**Work request**. How many lines in the data below contain the string "frac"? Answer with the number only.

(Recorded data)
..............................
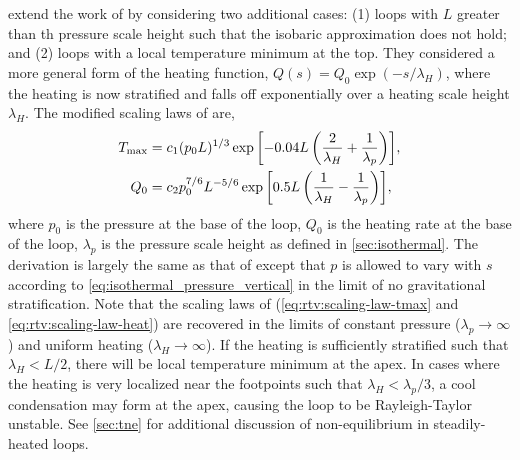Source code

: \citet{serio_dynamics_1991} extend the work of \citet{rosner_dynamics_1978} by considering two additional cases: (1) loops with $L$ greater than th pressure scale height such that the isobaric approximation does not hold; and (2) loops with a local temperature minimum at the top. They considered a more general form of the heating function, $Q(s)=Q_0\exp{(-s/\lambda_H)}$, where the heating is now stratified and falls off exponentially over a heating scale height $\lambda_H$. The modified scaling laws of \citet{serio_dynamics_1991} are,
\begin{align}
    T_\textup{max} &= c_1(p_0L)^{1/3}\exp{\left[-0.04L\left(\frac{2}{\lambda_H} + \frac{1}{\lambda_p}\right)\right]}, \label{eq:serio:scaling-law-tmax} \\
    Q_0 &= c_2p_0^{7/6}L^{-5/6}\exp{\left[0.5L\left(\frac{1}{\lambda_H} - \frac{1}{\lambda_p}\right)\right]}, \label{eq:serio:scaling-law-heat}
\end{align}
where $p_0$ is the pressure at the base of the loop, $Q_0$ is the heating rate at the base of the loop, $\lambda_p$ is the pressure scale height as defined in \autoref{sec:isothermal}. The derivation is largely the same as that of \citet{rosner_dynamics_1978} except that $p$ is allowed to vary with $s$ according to \autoref{eq:isothermal_pressure_vertical} in the limit of no gravitational stratification. Note that the scaling laws of \citet{rosner_dynamics_1978} (\autoref{eq:rtv:scaling-law-tmax} and \autoref{eq:rtv:scaling-law-heat}) are recovered in the limits of constant pressure ($\lambda_p\to\infty$) and uniform heating ($\lambda_H\to\infty$). If the heating is sufficiently stratified such that $\lambda_H<L/2$, there will be local temperature minimum at the apex. In cases where the heating is very localized near the footpoints such that $\lambda_H<\lambda_p/3$, a cool condensation may form at the apex, causing the loop to be Rayleigh-Taylor unstable. See \autoref{sec:tne} for additional discussion of non-equilibrium in steadily-heated loops.

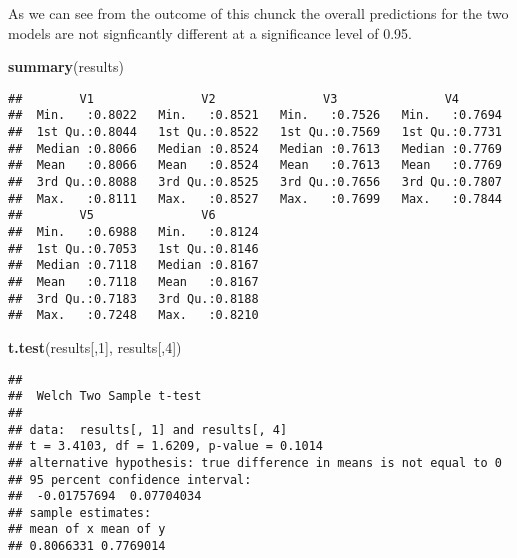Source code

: \documentclass[]{article}
\newenvironment{Shaded}{\begin{snugshade}}{\end{snugshade}}
\newcommand{\DecValTok}[1]{\textcolor[rgb]{0.00,0.00,0.81}{#1}}
\newcommand{\KeywordTok}[1]{\textcolor[rgb]{0.13,0.29,0.53}{\textbf{#1}}}
\newcommand{\NormalTok}[1]{#1}
\begin{document}
As we can see from the outcome of this chunck the overall predictions
for the two models are not signficantly different at a significance
level of 0.95.

\begin{Shaded}
\begin{Highlighting}[]
\KeywordTok{summary}\NormalTok{(results)}
\end{Highlighting}
\end{Shaded}

\begin{verbatim}
##        V1               V2               V3               V4        
##  Min.   :0.8022   Min.   :0.8521   Min.   :0.7526   Min.   :0.7694  
##  1st Qu.:0.8044   1st Qu.:0.8522   1st Qu.:0.7569   1st Qu.:0.7731  
##  Median :0.8066   Median :0.8524   Median :0.7613   Median :0.7769  
##  Mean   :0.8066   Mean   :0.8524   Mean   :0.7613   Mean   :0.7769  
##  3rd Qu.:0.8088   3rd Qu.:0.8525   3rd Qu.:0.7656   3rd Qu.:0.7807  
##  Max.   :0.8111   Max.   :0.8527   Max.   :0.7699   Max.   :0.7844  
##        V5               V6        
##  Min.   :0.6988   Min.   :0.8124  
##  1st Qu.:0.7053   1st Qu.:0.8146  
##  Median :0.7118   Median :0.8167  
##  Mean   :0.7118   Mean   :0.8167  
##  3rd Qu.:0.7183   3rd Qu.:0.8188  
##  Max.   :0.7248   Max.   :0.8210
\end{verbatim}

\begin{Shaded}
\begin{Highlighting}[]
\KeywordTok{t.test}\NormalTok{(results[,}\DecValTok{1}\NormalTok{], results[,}\DecValTok{4}\NormalTok{])}
\end{Highlighting}
\end{Shaded}

\begin{verbatim}
## 
##  Welch Two Sample t-test
## 
## data:  results[, 1] and results[, 4]
## t = 3.4103, df = 1.6209, p-value = 0.1014
## alternative hypothesis: true difference in means is not equal to 0
## 95 percent confidence interval:
##  -0.01757694  0.07704034
## sample estimates:
## mean of x mean of y 
## 0.8066331 0.7769014
\end{verbatim}
\end{document}
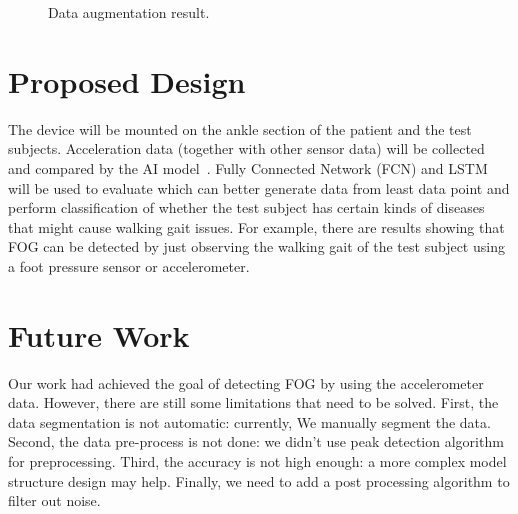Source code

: \documentclass[10pt,twocolumn,letterpaper]{article}
\begin{document}
\begin{figure}[t]
    \centering
    \caption{Data augmentation result.}
    \label{fig:f16}
\end{figure}

\section{Proposed Design}
\label{sec:design}

    The device will be mounted on the ankle section of the patient and the test subjects. Acceleration data (together with other sensor data) will be collected and compared by the AI model~\cite{10.1007/978-3-319-59147-6_30}. Fully Connected Network (FCN) and LSTM will be used to evaluate which can better generate data from least data point and perform classification of whether the test subject has certain kinds of diseases that might cause walking gait issues. For example, there are results showing that FOG can be detected by just observing the walking gait of the test subject using a foot pressure sensor or accelerometer.

\section{Future Work}
\label{sec:future_work}

    Our work had achieved the goal of detecting FOG by using the accelerometer data. However, there are still some limitations that need to be solved. First, the data segmentation is not automatic: currently, We manually segment the data. Second, the data pre-process is not done: we didn't use peak detection algorithm for preprocessing. Third, the accuracy is not high enough: a more complex model structure design may help. Finally, we need to add a post processing algorithm to filter out noise.
    
\end{document}
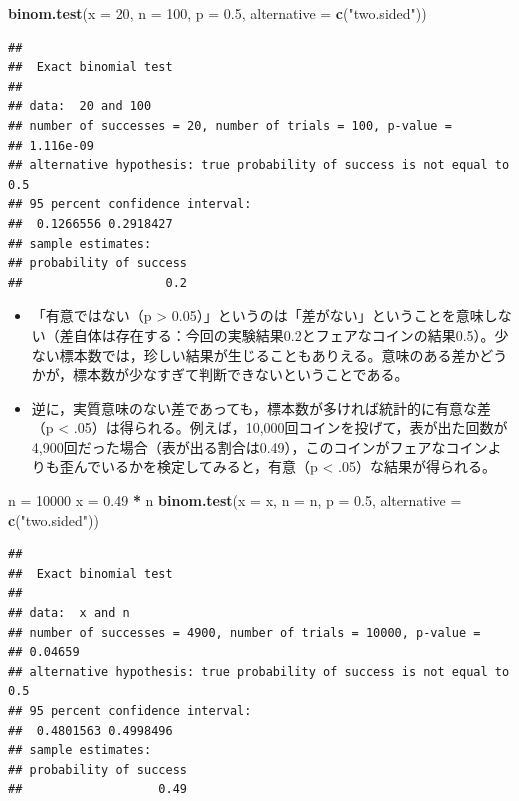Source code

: \documentclass[]{article}
\newenvironment{Shaded}{\begin{snugshade}}{\end{snugshade}}
\newcommand{\KeywordTok}[1]{\textcolor[rgb]{0.13,0.29,0.53}{\textbf{#1}}}
\newcommand{\DataTypeTok}[1]{\textcolor[rgb]{0.13,0.29,0.53}{#1}}
\newcommand{\DecValTok}[1]{\textcolor[rgb]{0.00,0.00,0.81}{#1}}
\newcommand{\FloatTok}[1]{\textcolor[rgb]{0.00,0.00,0.81}{#1}}
\newcommand{\StringTok}[1]{\textcolor[rgb]{0.31,0.60,0.02}{#1}}
\newcommand{\OperatorTok}[1]{\textcolor[rgb]{0.81,0.36,0.00}{\textbf{#1}}}
\newcommand{\NormalTok}[1]{#1}
\begin{document}
\begin{Shaded}
\begin{Highlighting}[]
\KeywordTok{binom.test}\NormalTok{(}\DataTypeTok{x =} \DecValTok{20}\NormalTok{, }\DataTypeTok{n =} \DecValTok{100}\NormalTok{, }\DataTypeTok{p =} \FloatTok{0.5}\NormalTok{, }\DataTypeTok{alternative =} \KeywordTok{c}\NormalTok{(}\StringTok{"two.sided"}\NormalTok{))}
\end{Highlighting}
\end{Shaded}

\begin{verbatim}
## 
##  Exact binomial test
## 
## data:  20 and 100
## number of successes = 20, number of trials = 100, p-value =
## 1.116e-09
## alternative hypothesis: true probability of success is not equal to 0.5
## 95 percent confidence interval:
##  0.1266556 0.2918427
## sample estimates:
## probability of success 
##                    0.2
\end{verbatim}

\begin{itemize}
\item
  「有意ではない（p \textgreater{}
  0.05）」というのは「差がない」ということを意味しない（差自体は存在する：今回の実験結果0.2とフェアなコインの結果0.5）。少ない標本数では，珍しい結果が生じることもありえる。意味のある差かどうかが，標本数が少なすぎて判断できないということである。
\item
  逆に，実質意味のない差であっても，標本数が多ければ統計的に有意な差（p
  \textless{}
  .05）は得られる。例えば，10,000回コインを投げて，表が出た回数が4,900回だった場合（表が出る割合は0.49），このコインがフェアなコインよりも歪んでいるかを検定してみると，有意（p
  \textless{} .05）な結果が得られる。
\end{itemize}

\begin{Shaded}
\begin{Highlighting}[]
\NormalTok{n =}\StringTok{ }\DecValTok{10000}
\NormalTok{x =}\StringTok{ }\FloatTok{0.49} \OperatorTok{*}\StringTok{ }\NormalTok{n}
\KeywordTok{binom.test}\NormalTok{(}\DataTypeTok{x =}\NormalTok{ x, }\DataTypeTok{n =}\NormalTok{ n, }\DataTypeTok{p =} \FloatTok{0.5}\NormalTok{, }\DataTypeTok{alternative =} \KeywordTok{c}\NormalTok{(}\StringTok{"two.sided"}\NormalTok{))}
\end{Highlighting}
\end{Shaded}

\begin{verbatim}
## 
##  Exact binomial test
## 
## data:  x and n
## number of successes = 4900, number of trials = 10000, p-value =
## 0.04659
## alternative hypothesis: true probability of success is not equal to 0.5
## 95 percent confidence interval:
##  0.4801563 0.4998496
## sample estimates:
## probability of success 
##                   0.49
\end{verbatim}
\end{document}
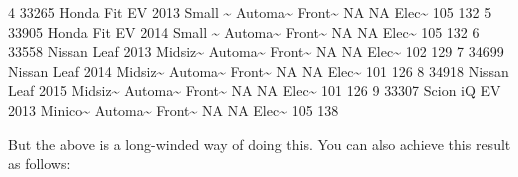 \documentclass[
]{book}
\newenvironment{Shaded}{\begin{snugshade}}{\end{snugshade}}
\newcommand{\ConstantTok}[1]{\textcolor[rgb]{0.00,0.00,0.00}{#1}}
\newcommand{\DecValTok}[1]{\textcolor[rgb]{0.00,0.00,0.81}{#1}}
\newcommand{\FunctionTok}[1]{\textcolor[rgb]{0.00,0.00,0.00}{#1}}
\newcommand{\NormalTok}[1]{#1}
\newcommand{\SpecialCharTok}[1]{\textcolor[rgb]{0.00,0.00,0.00}{#1}}
\begin{document}
\begin{Shaded}
\begin{Highlighting}[]
\DecValTok{4} \DecValTok{33265}\NormalTok{ Honda  Fit EV  }\DecValTok{2013}\NormalTok{ Small }\SpecialCharTok{\textasciitilde{}}\NormalTok{ Automa}\SpecialCharTok{\textasciitilde{}}\NormalTok{ Front}\SpecialCharTok{\textasciitilde{}}    \ConstantTok{NA}    \ConstantTok{NA}\NormalTok{ Elec}\SpecialCharTok{\textasciitilde{}}   \DecValTok{105}   \DecValTok{132}
\DecValTok{5} \DecValTok{33905}\NormalTok{ Honda  Fit EV  }\DecValTok{2014}\NormalTok{ Small }\SpecialCharTok{\textasciitilde{}}\NormalTok{ Automa}\SpecialCharTok{\textasciitilde{}}\NormalTok{ Front}\SpecialCharTok{\textasciitilde{}}    \ConstantTok{NA}    \ConstantTok{NA}\NormalTok{ Elec}\SpecialCharTok{\textasciitilde{}}   \DecValTok{105}   \DecValTok{132}
\DecValTok{6} \DecValTok{33558}\NormalTok{ Nissan Leaf    }\DecValTok{2013}\NormalTok{ Midsiz}\SpecialCharTok{\textasciitilde{}}\NormalTok{ Automa}\SpecialCharTok{\textasciitilde{}}\NormalTok{ Front}\SpecialCharTok{\textasciitilde{}}    \ConstantTok{NA}    \ConstantTok{NA}\NormalTok{ Elec}\SpecialCharTok{\textasciitilde{}}   \DecValTok{102}   \DecValTok{129}
\DecValTok{7} \DecValTok{34699}\NormalTok{ Nissan Leaf    }\DecValTok{2014}\NormalTok{ Midsiz}\SpecialCharTok{\textasciitilde{}}\NormalTok{ Automa}\SpecialCharTok{\textasciitilde{}}\NormalTok{ Front}\SpecialCharTok{\textasciitilde{}}    \ConstantTok{NA}    \ConstantTok{NA}\NormalTok{ Elec}\SpecialCharTok{\textasciitilde{}}   \DecValTok{101}   \DecValTok{126}
\DecValTok{8} \DecValTok{34918}\NormalTok{ Nissan Leaf    }\DecValTok{2015}\NormalTok{ Midsiz}\SpecialCharTok{\textasciitilde{}}\NormalTok{ Automa}\SpecialCharTok{\textasciitilde{}}\NormalTok{ Front}\SpecialCharTok{\textasciitilde{}}    \ConstantTok{NA}    \ConstantTok{NA}\NormalTok{ Elec}\SpecialCharTok{\textasciitilde{}}   \DecValTok{101}   \DecValTok{126}
\DecValTok{9} \DecValTok{33307}\NormalTok{ Scion  iQ EV   }\DecValTok{2013}\NormalTok{ Minico}\SpecialCharTok{\textasciitilde{}}\NormalTok{ Automa}\SpecialCharTok{\textasciitilde{}}\NormalTok{ Front}\SpecialCharTok{\textasciitilde{}}    \ConstantTok{NA}    \ConstantTok{NA}\NormalTok{ Elec}\SpecialCharTok{\textasciitilde{}}   \DecValTok{105}   \DecValTok{138}
\end{Highlighting}
\end{Shaded}

But the above is a long-winded way of doing this. You can also achieve this result as follows:

\begin{Shaded}
\end{Shaded}
\end{document}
..............................
**Output for this exercise**. 2